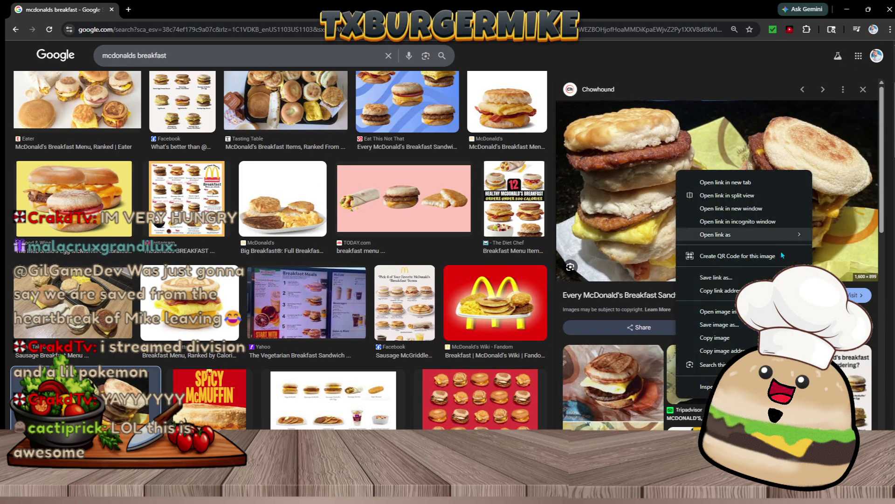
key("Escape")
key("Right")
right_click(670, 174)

--

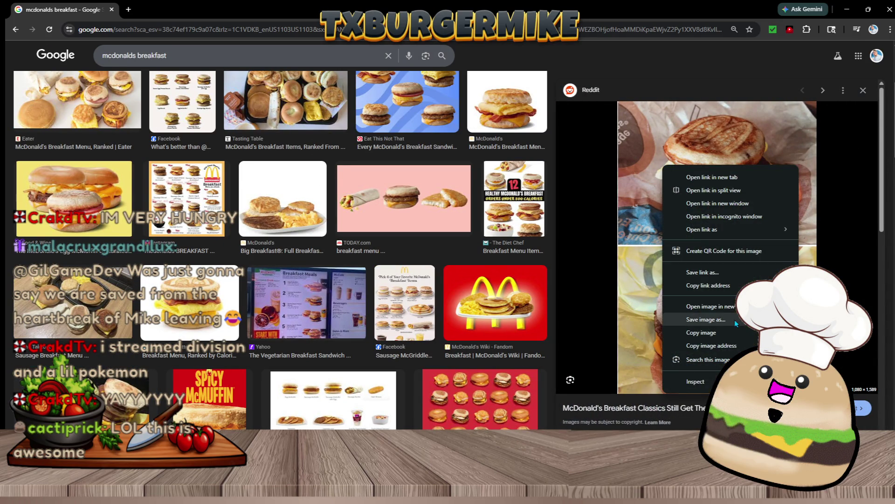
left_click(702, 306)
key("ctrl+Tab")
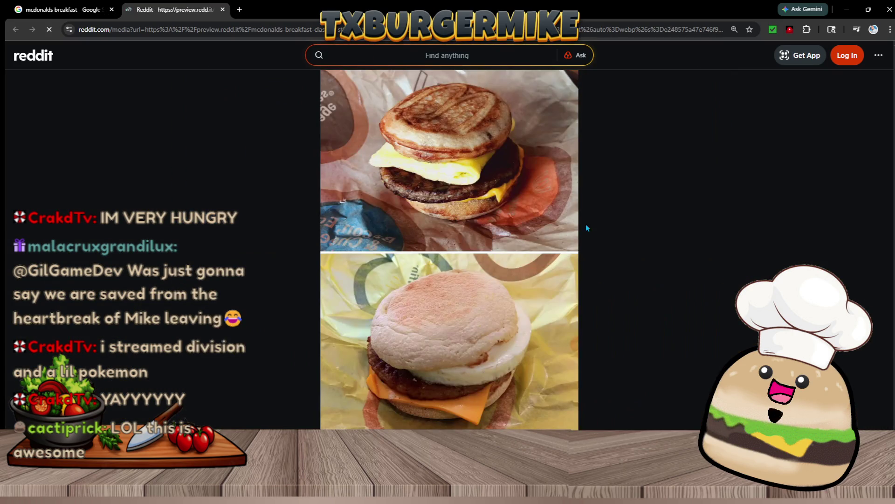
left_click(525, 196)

--

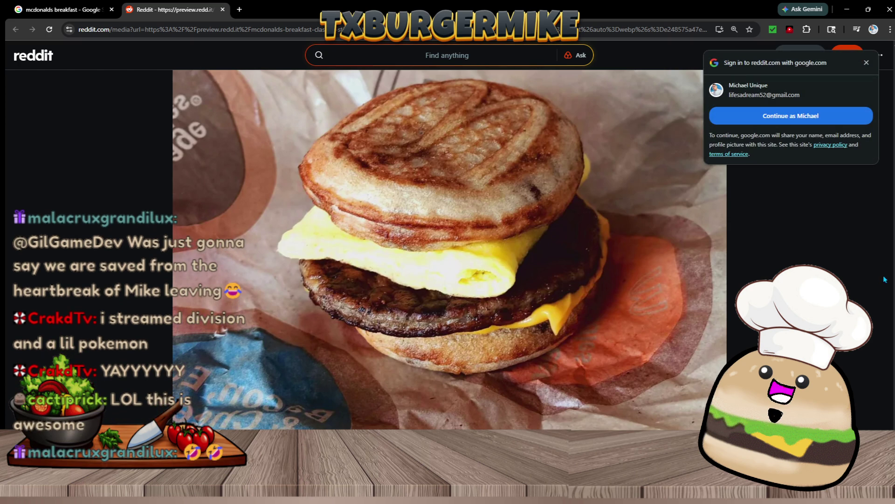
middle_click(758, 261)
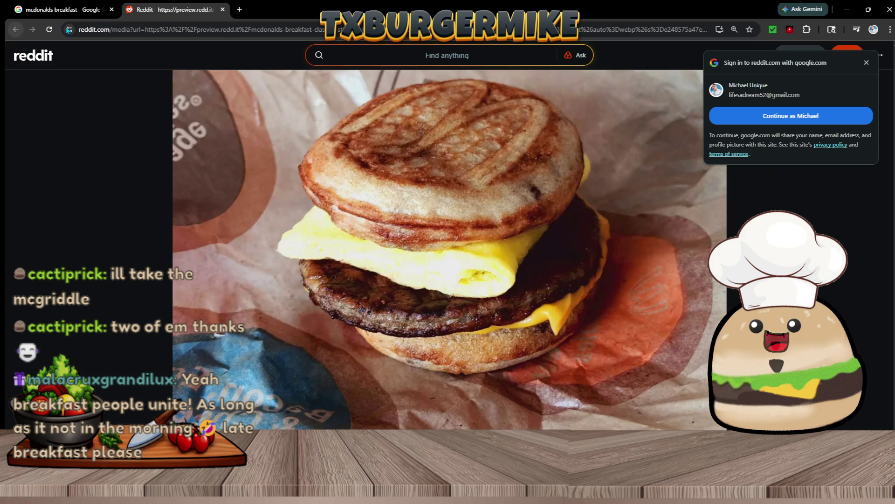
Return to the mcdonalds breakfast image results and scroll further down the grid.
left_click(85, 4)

What you need to do ->
In the records above, everything from the line with "middle_click(758, 261)" down to the line with "left_click(85, 4)" is to be set down exactly, both ends included, with no pictures and no other lines.

Solution ->
middle_click(758, 261)
Return to the mcdonalds breakfast image results and scroll further down the grid.
left_click(85, 4)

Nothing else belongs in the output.